The human-valued value of atheism

What is the human-valued value of atheism —that “god does not exist”? Well, existence is a tricky subject. We’ll leave that for later, whether god does this thing we call existing. The human-valued value of [all of society being turned toward] atheism is simple: without the concept of God the people believe they are material.

Governments and kings govern the material world, not the spiritual world, for each man is a sovereign in his soul to the degree that he, paradoxically, orients his being’s pursuit toward oneness in Being with God who begot his beingness (that is, his spirit’s experience of consciousness in and of the material world exterior to that experience itself). Enter the biopolitical state’s implicit mandate: if government aims to govern the zoē, Ambagen’s “bare life,” taming it in aim at encircling (subjugating) all life into and under the law of the Polis, the civilized animal’s environment where the government governs, then it is best, from this government’s perspective, to treat men as monsters. Monsters are men without God, without identity in Being, indeed without experiential being or an assumption about their relation from whence that experience came, for monsters have no being to speak of—they are pure animalic instinct and thusly necessitate governing, limiting, monitoring, caging, and perhaps even monetizing (as we indeed do with beasts in zoos whose implicit message is: you, animal as these, could be here, as these save your governability relative to them). Governments always seek their mandate in some course threat of some half truth: “man is an animal”. Yes, and without a relation to himself, his being founded in the Being of God, he is only that; but he is not only that. Claim otherwise and find yourself, sooner or later, on the wrong side of those bars. Black’s Law dictionary originally defined a Person as “monster”, with no upper case “m” as if to deprive it (Him) of this sense of being and thereby nomos, orientation to Law.
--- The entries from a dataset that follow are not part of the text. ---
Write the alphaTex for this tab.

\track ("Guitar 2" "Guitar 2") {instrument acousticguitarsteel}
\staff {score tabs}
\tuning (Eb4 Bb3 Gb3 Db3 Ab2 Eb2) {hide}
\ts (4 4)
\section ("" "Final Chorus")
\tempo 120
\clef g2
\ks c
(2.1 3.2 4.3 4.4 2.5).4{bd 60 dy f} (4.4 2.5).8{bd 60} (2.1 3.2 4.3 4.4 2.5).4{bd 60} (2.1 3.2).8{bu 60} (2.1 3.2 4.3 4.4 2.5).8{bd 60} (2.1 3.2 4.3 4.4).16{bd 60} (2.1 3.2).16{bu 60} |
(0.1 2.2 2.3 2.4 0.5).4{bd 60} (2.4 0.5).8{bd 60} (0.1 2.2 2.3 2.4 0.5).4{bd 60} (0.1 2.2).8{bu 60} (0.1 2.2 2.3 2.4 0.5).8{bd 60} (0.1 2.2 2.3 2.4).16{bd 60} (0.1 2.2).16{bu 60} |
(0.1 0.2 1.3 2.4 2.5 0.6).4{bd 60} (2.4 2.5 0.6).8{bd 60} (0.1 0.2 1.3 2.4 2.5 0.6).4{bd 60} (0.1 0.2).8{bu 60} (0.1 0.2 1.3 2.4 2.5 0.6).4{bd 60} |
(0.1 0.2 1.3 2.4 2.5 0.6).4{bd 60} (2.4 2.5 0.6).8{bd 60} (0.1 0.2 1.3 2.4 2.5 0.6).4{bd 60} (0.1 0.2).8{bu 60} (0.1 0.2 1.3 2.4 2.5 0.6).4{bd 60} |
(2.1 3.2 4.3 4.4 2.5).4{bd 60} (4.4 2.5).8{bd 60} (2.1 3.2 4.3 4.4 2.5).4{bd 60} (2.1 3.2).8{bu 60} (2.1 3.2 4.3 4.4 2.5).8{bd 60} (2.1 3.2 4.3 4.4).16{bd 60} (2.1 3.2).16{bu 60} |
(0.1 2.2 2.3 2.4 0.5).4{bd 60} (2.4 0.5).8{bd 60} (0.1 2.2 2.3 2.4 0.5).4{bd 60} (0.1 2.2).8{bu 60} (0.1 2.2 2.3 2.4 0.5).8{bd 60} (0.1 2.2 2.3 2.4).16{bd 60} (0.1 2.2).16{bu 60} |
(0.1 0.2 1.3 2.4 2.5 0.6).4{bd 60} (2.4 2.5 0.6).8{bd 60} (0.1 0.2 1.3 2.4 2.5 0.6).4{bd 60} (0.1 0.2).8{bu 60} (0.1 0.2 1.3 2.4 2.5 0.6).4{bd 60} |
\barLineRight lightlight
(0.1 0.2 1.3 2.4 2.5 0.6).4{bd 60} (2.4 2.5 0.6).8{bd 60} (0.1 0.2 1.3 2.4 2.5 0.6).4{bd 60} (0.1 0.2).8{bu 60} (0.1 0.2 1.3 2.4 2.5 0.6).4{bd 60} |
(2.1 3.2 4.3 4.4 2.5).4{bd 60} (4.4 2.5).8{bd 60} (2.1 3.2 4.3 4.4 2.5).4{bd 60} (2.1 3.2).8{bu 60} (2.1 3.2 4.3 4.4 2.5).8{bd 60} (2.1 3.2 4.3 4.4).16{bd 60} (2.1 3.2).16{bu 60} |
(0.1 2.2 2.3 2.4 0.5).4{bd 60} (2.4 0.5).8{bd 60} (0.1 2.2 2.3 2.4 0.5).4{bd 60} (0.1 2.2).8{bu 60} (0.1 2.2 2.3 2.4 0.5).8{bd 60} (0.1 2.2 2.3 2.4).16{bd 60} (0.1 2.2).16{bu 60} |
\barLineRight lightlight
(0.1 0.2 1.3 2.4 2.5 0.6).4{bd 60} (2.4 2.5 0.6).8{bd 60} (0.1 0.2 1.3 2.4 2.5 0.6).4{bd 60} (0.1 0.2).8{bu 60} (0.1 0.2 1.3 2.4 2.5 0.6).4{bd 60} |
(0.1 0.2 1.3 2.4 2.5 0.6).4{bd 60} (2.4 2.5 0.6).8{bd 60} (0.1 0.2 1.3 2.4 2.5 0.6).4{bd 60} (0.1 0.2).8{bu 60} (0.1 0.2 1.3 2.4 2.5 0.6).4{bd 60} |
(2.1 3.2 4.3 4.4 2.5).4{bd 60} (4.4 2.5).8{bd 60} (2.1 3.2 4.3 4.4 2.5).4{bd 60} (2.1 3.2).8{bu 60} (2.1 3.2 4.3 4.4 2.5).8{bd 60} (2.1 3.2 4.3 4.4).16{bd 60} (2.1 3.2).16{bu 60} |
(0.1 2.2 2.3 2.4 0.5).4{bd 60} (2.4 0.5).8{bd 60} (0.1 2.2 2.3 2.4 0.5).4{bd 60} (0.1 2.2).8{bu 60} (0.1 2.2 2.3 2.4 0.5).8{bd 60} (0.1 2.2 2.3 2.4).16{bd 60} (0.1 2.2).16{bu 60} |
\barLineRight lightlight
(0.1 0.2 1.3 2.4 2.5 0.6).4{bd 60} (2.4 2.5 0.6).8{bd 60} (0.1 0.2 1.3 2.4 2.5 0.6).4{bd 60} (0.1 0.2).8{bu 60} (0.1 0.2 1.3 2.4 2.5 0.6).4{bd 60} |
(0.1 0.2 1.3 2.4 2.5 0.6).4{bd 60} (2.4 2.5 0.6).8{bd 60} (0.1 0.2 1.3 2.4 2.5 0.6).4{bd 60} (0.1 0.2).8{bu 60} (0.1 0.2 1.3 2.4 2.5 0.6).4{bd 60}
Man was not always thought of as having possession of himself; it is easy for modern man with his blind insistence upon and presumption to “rights” to miss that crucial fact of history. He even misses the point in moralizing over the sins of slavery, whose real sin was inconsideration for the Being inside the enslaved man who identifies per se, because this question provokes that same modern mind toward God as that source of being; else he must admit that the slaves body was, is, “just a body” and thereby governed by man’s law, which is clearly mutable to the whim of the state. Hence the desperation of the modern man to “fix” the state’s morality: it cannot permit, in its “scientific” atheism, that man has a longing for the source of his being because this modern god cannot —that is, science cannot yet— fathom a real yet immaterial being because it, and with it modern man, is trapped in the presumptions which are paradoxically and frustratingly caught between the pre-Christian and post-enlightenment eras. The bio-political golom (Hobbes’ Leviathan) grows larger with every spirit claimed by atheism and away from god; and it is become as such —a blind god— to modern man. Look how he worships and abhors this ambivalent creature. Look at what it’s made of him. The value of atheism to man is nothing, for it convinces him he is all material and no spirit; the value to the state is that it’s implicit mandate is to protect “People” (monsters) from themselves. Thus its mandate is growth. And does it grow? And is it —even its justice— blind? If we are material we are monsters and we democraticians comprise Leviathan. God is not an option, not if you mean to have a soul’s sovereignty; for if you demand there is no god, you claim, like the slave, you are a body to be governed by a principle no higher than the monsters themselves who comprise this bio political, godless monster, the State.